** DATA FOR THIS TASK follows **

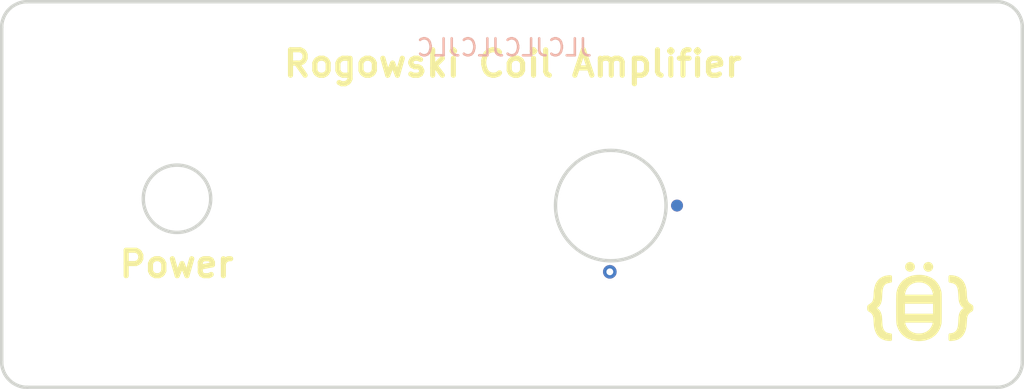
<source format=kicad_pcb>
(kicad_pcb (version 20211014) (generator pcbnew)

  (general
    (thickness 1.6)
  )

  (paper "A4")
  (layers
    (0 "F.Cu" signal)
    (31 "B.Cu" signal)
    (32 "B.Adhes" user "B.Adhesive")
    (33 "F.Adhes" user "F.Adhesive")
    (34 "B.Paste" user)
    (35 "F.Paste" user)
    (36 "B.SilkS" user "B.Silkscreen")
    (37 "F.SilkS" user "F.Silkscreen")
    (38 "B.Mask" user)
    (39 "F.Mask" user)
    (40 "Dwgs.User" user "User.Drawings")
    (41 "Cmts.User" user "User.Comments")
    (42 "Eco1.User" user "User.Eco1")
    (43 "Eco2.User" user "User.Eco2")
    (44 "Edge.Cuts" user)
    (45 "Margin" user)
    (46 "B.CrtYd" user "B.Courtyard")
    (47 "F.CrtYd" user "F.Courtyard")
    (48 "B.Fab" user)
    (49 "F.Fab" user)
    (50 "User.1" user)
    (51 "User.2" user)
    (52 "User.3" user)
    (53 "User.4" user)
    (54 "User.5" user)
    (55 "User.6" user)
    (56 "User.7" user)
    (57 "User.8" user)
    (58 "User.9" user)
  )

  (setup
    (pad_to_mask_clearance 0)
    (pcbplotparams
      (layerselection 0x00010f0_ffffffff)
      (disableapertmacros false)
      (usegerberextensions false)
      (usegerberattributes true)
      (usegerberadvancedattributes true)
      (creategerberjobfile true)
      (svguseinch false)
      (svgprecision 6)
      (excludeedgelayer true)
      (plotframeref false)
      (viasonmask false)
      (mode 1)
      (useauxorigin false)
      (hpglpennumber 1)
      (hpglpenspeed 20)
      (hpglpendiameter 15.000000)
      (dxfpolygonmode true)
      (dxfimperialunits true)
      (dxfusepcbnewfont true)
      (psnegative false)
      (psa4output false)
      (plotreference true)
      (plotvalue true)
      (plotinvisibletext false)
      (sketchpadsonfab false)
      (subtractmaskfromsilk false)
      (outputformat 1)
      (mirror false)
      (drillshape 0)
      (scaleselection 1)
      (outputdirectory "panel-f-gerbers/")
    )
  )

  (net 0 "")

  (footprint "wbraun_smd:beefield_logo_small" (layer "F.Cu") (at 134.488381 77.332432))

  (gr_circle (center 120.2 70.8) (end 120.45 70.8) (layer "F.Cu") (width 0.2) (fill solid) (tstamp 7604b3ba-b1f5-41a8-a4f3-0f08c55bf9dc))
  (gr_circle (center 120.2 70.8) (end 120.45 70.8) (layer "B.Cu") (width 0.2) (fill solid) (tstamp 2edb5819-3f0c-4858-8ab8-4dbdfe8fe370))
  (gr_circle (center 120.2 70.8) (end 120.45 70.8) (layer "B.Mask") (width 0.2) (fill solid) (tstamp 0fe70ebc-474b-4d63-a179-12149fd07b94))
  (gr_circle (center 120.2 70.8) (end 120.45 70.8) (layer "F.Mask") (width 0.2) (fill solid) (tstamp d6310429-3f49-4f06-ae58-ed2d61c1205d))
  (gr_circle (center 116.3 70.8) (end 120.8 70.85) (layer "Cmts.User") (width 0.15) (fill none) (tstamp 7cc99179-cdca-4413-9e56-c7a85b09d1ae))
  (gr_arc (start 140.499999 80.000001) (mid 140.060659 81.060661) (end 138.999999 81.500001) (layer "Edge.Cuts") (width 0.2) (tstamp 098bdec5-f3ea-47c4-84a2-475427da81c1))
  (gr_arc (start 138.999999 58.800001) (mid 140.060659 59.239341) (end 140.499999 60.300001) (layer "Edge.Cuts") (width 0.2) (tstamp 2de62b5e-1e79-422e-a1fd-1c5606206a25))
  (gr_circle (center 90.805625 70.400001) (end 92.786825 70.400001) (layer "Edge.Cuts") (width 0.2) (fill none) (tstamp 4f55e9bd-c765-40d7-8260-2c42acf9fc60))
  (gr_arc (start 80.499999 60.300001) (mid 80.939339 59.239341) (end 81.999999 58.800001) (layer "Edge.Cuts") (width 0.2) (tstamp 67118b86-e967-475b-b9df-f083ef3634e6))
  (gr_line (start 80.499999 60.300001) (end 80.499999 80.000001) (layer "Edge.Cuts") (width 0.2) (tstamp 82c2e518-fbe6-4250-80f1-d8c81141f450))
  (gr_line (start 138.999999 58.800001) (end 81.999999 58.800001) (layer "Edge.Cuts") (width 0.2) (tstamp a368edf5-e790-47be-a0b2-2e41e946301f))
  (gr_line (start 81.999999 81.500001) (end 138.999999 81.500001) (layer "Edge.Cuts") (width 0.2) (tstamp a6defd12-74f3-4bb4-8c94-e4ee1d9a36e7))
  (gr_circle (center 116.305625 70.800001) (end 119.555625 70.800001) (layer "Edge.Cuts") (width 0.2) (fill none) (tstamp b63869d5-e2fc-42e6-8f5c-37efea524d53))
  (gr_line (start 140.499999 80.000001) (end 140.499999 60.300001) (layer "Edge.Cuts") (width 0.2) (tstamp c8dce75c-96a7-47f8-aa40-7d67794d38fc))
  (gr_arc (start 81.999999 81.500001) (mid 80.939339 81.060661) (end 80.499999 80.000001) (layer "Edge.Cuts") (width 0.2) (tstamp ee73f5ba-d1e3-440e-8f08-74bf3e617c41))
  (gr_text "JLCJLCJLCJLC" (at 110.05 61.5) (layer "B.SilkS") (tstamp 15edf457-1005-4f62-a1a1-d703d9a7a7ca)
    (effects (font (size 1 1) (thickness 0.15)) (justify mirror))
  )
  (gr_text "Power" (at 94.3 74.25) (layer "F.SilkS") (tstamp 0891b0fd-2a28-489a-b099-2b7b37b942df)
    (effects (font (size 1.5 1.5) (thickness 0.3)) (justify right))
  )
  (gr_text "Rogowski Coil Amplifier" (at 110.55 62.45) (layer "F.SilkS") (tstamp 233fc853-082e-4d8b-85d3-9d4d9dda7910)
    (effects (font (size 1.5 1.5) (thickness 0.3)))
  )

  (via (at 116.25 74.7) (size 0.8) (drill 0.4) (layers "F.Cu" "B.Cu") (free) (net 0) (tstamp 149381b2-4b41-471f-b228-def9263fe6f7))

  (group "" (id f3aeffa4-0568-4c7c-b61d-1898430cccf3)
    (members
      098bdec5-f3ea-47c4-84a2-475427da81c1
      2de62b5e-1e79-422e-a1fd-1c5606206a25
      4f55e9bd-c765-40d7-8260-2c42acf9fc60
      67118b86-e967-475b-b9df-f083ef3634e6
      82c2e518-fbe6-4250-80f1-d8c81141f450
      a368edf5-e790-47be-a0b2-2e41e946301f
      a6defd12-74f3-4bb4-8c94-e4ee1d9a36e7
      b63869d5-e2fc-42e6-8f5c-37efea524d53
      c8dce75c-96a7-47f8-aa40-7d67794d38fc
      ee73f5ba-d1e3-440e-8f08-74bf3e617c41
    )
  )
)

</source>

** End of DATA FOR THIS TASK **

WORK ITEM
Every line above goes into your copy exactly; no images go in.

PROBLEM SOLUTION
<source format=kicad_pcb>
(kicad_pcb (version 20211014) (generator pcbnew)

  (general
    (thickness 1.6)
  )

  (paper "A4")
  (layers
    (0 "F.Cu" signal)
    (31 "B.Cu" signal)
    (32 "B.Adhes" user "B.Adhesive")
    (33 "F.Adhes" user "F.Adhesive")
    (34 "B.Paste" user)
    (35 "F.Paste" user)
    (36 "B.SilkS" user "B.Silkscreen")
    (37 "F.SilkS" user "F.Silkscreen")
    (38 "B.Mask" user)
    (39 "F.Mask" user)
    (40 "Dwgs.User" user "User.Drawings")
    (41 "Cmts.User" user "User.Comments")
    (42 "Eco1.User" user "User.Eco1")
    (43 "Eco2.User" user "User.Eco2")
    (44 "Edge.Cuts" user)
    (45 "Margin" user)
    (46 "B.CrtYd" user "B.Courtyard")
    (47 "F.CrtYd" user "F.Courtyard")
    (48 "B.Fab" user)
    (49 "F.Fab" user)
    (50 "User.1" user)
    (51 "User.2" user)
    (52 "User.3" user)
    (53 "User.4" user)
    (54 "User.5" user)
    (55 "User.6" user)
    (56 "User.7" user)
    (57 "User.8" user)
    (58 "User.9" user)
  )

  (setup
    (pad_to_mask_clearance 0)
    (pcbplotparams
      (layerselection 0x00010f0_ffffffff)
      (disableapertmacros false)
      (usegerberextensions false)
      (usegerberattributes true)
      (usegerberadvancedattributes true)
      (creategerberjobfile true)
      (svguseinch false)
      (svgprecision 6)
      (excludeedgelayer true)
      (plotframeref false)
      (viasonmask false)
      (mode 1)
      (useauxorigin false)
      (hpglpennumber 1)
      (hpglpenspeed 20)
      (hpglpendiameter 15.000000)
      (dxfpolygonmode true)
      (dxfimperialunits true)
      (dxfusepcbnewfont true)
      (psnegative false)
      (psa4output false)
      (plotreference true)
      (plotvalue true)
      (plotinvisibletext false)
      (sketchpadsonfab false)
      (subtractmaskfromsilk false)
      (outputformat 1)
      (mirror false)
      (drillshape 0)
      (scaleselection 1)
      (outputdirectory "panel-f-gerbers/")
    )
  )

  (net 0 "")

  (footprint "wbraun_smd:beefield_logo_small" (layer "F.Cu") (at 134.488381 77.332432))

  (gr_circle (center 120.2 70.8) (end 120.45 70.8) (layer "F.Cu") (width 0.2) (fill solid) (tstamp 7604b3ba-b1f5-41a8-a4f3-0f08c55bf9dc))
  (gr_circle (center 120.2 70.8) (end 120.45 70.8) (layer "B.Cu") (width 0.2) (fill solid) (tstamp 2edb5819-3f0c-4858-8ab8-4dbdfe8fe370))
  (gr_circle (center 120.2 70.8) (end 120.45 70.8) (layer "B.Mask") (width 0.2) (fill solid) (tstamp 0fe70ebc-474b-4d63-a179-12149fd07b94))
  (gr_circle (center 120.2 70.8) (end 120.45 70.8) (layer "F.Mask") (width 0.2) (fill solid) (tstamp d6310429-3f49-4f06-ae58-ed2d61c1205d))
  (gr_circle (center 116.3 70.8) (end 120.8 70.85) (layer "Cmts.User") (width 0.15) (fill none) (tstamp 7cc99179-cdca-4413-9e56-c7a85b09d1ae))
  (gr_arc (start 140.499999 80.000001) (mid 140.060659 81.060661) (end 138.999999 81.500001) (layer "Edge.Cuts") (width 0.2) (tstamp 098bdec5-f3ea-47c4-84a2-475427da81c1))
  (gr_arc (start 138.999999 58.800001) (mid 140.060659 59.239341) (end 140.499999 60.300001) (layer "Edge.Cuts") (width 0.2) (tstamp 2de62b5e-1e79-422e-a1fd-1c5606206a25))
  (gr_circle (center 90.805625 70.400001) (end 92.786825 70.400001) (layer "Edge.Cuts") (width 0.2) (fill none) (tstamp 4f55e9bd-c765-40d7-8260-2c42acf9fc60))
  (gr_arc (start 80.499999 60.300001) (mid 80.939339 59.239341) (end 81.999999 58.800001) (layer "Edge.Cuts") (width 0.2) (tstamp 67118b86-e967-475b-b9df-f083ef3634e6))
  (gr_line (start 80.499999 60.300001) (end 80.499999 80.000001) (layer "Edge.Cuts") (width 0.2) (tstamp 82c2e518-fbe6-4250-80f1-d8c81141f450))
  (gr_line (start 138.999999 58.800001) (end 81.999999 58.800001) (layer "Edge.Cuts") (width 0.2) (tstamp a368edf5-e790-47be-a0b2-2e41e946301f))
  (gr_line (start 81.999999 81.500001) (end 138.999999 81.500001) (layer "Edge.Cuts") (width 0.2) (tstamp a6defd12-74f3-4bb4-8c94-e4ee1d9a36e7))
  (gr_circle (center 116.305625 70.800001) (end 119.555625 70.800001) (layer "Edge.Cuts") (width 0.2) (fill none) (tstamp b63869d5-e2fc-42e6-8f5c-37efea524d53))
  (gr_line (start 140.499999 80.000001) (end 140.499999 60.300001) (layer "Edge.Cuts") (width 0.2) (tstamp c8dce75c-96a7-47f8-aa40-7d67794d38fc))
  (gr_arc (start 81.999999 81.500001) (mid 80.939339 81.060661) (end 80.499999 80.000001) (layer "Edge.Cuts") (width 0.2) (tstamp ee73f5ba-d1e3-440e-8f08-74bf3e617c41))
  (gr_text "JLCJLCJLCJLC" (at 110.05 61.5) (layer "B.SilkS") (tstamp 15edf457-1005-4f62-a1a1-d703d9a7a7ca)
    (effects (font (size 1 1) (thickness 0.15)) (justify mirror))
  )
  (gr_text "Power" (at 94.3 74.25) (layer "F.SilkS") (tstamp 0891b0fd-2a28-489a-b099-2b7b37b942df)
    (effects (font (size 1.5 1.5) (thickness 0.3)) (justify right))
  )
  (gr_text "Rogowski Coil Amplifier" (at 110.55 62.45) (layer "F.SilkS") (tstamp 233fc853-082e-4d8b-85d3-9d4d9dda7910)
    (effects (font (size 1.5 1.5) (thickness 0.3)))
  )

  (via (at 116.25 74.7) (size 0.8) (drill 0.4) (layers "F.Cu" "B.Cu") (free) (net 0) (tstamp 149381b2-4b41-471f-b228-def9263fe6f7))

  (group "" (id f3aeffa4-0568-4c7c-b61d-1898430cccf3)
    (members
      098bdec5-f3ea-47c4-84a2-475427da81c1
      2de62b5e-1e79-422e-a1fd-1c5606206a25
      4f55e9bd-c765-40d7-8260-2c42acf9fc60
      67118b86-e967-475b-b9df-f083ef3634e6
      82c2e518-fbe6-4250-80f1-d8c81141f450
      a368edf5-e790-47be-a0b2-2e41e946301f
      a6defd12-74f3-4bb4-8c94-e4ee1d9a36e7
      b63869d5-e2fc-42e6-8f5c-37efea524d53
      c8dce75c-96a7-47f8-aa40-7d67794d38fc
      ee73f5ba-d1e3-440e-8f08-74bf3e617c41
    )
  )
)

</source>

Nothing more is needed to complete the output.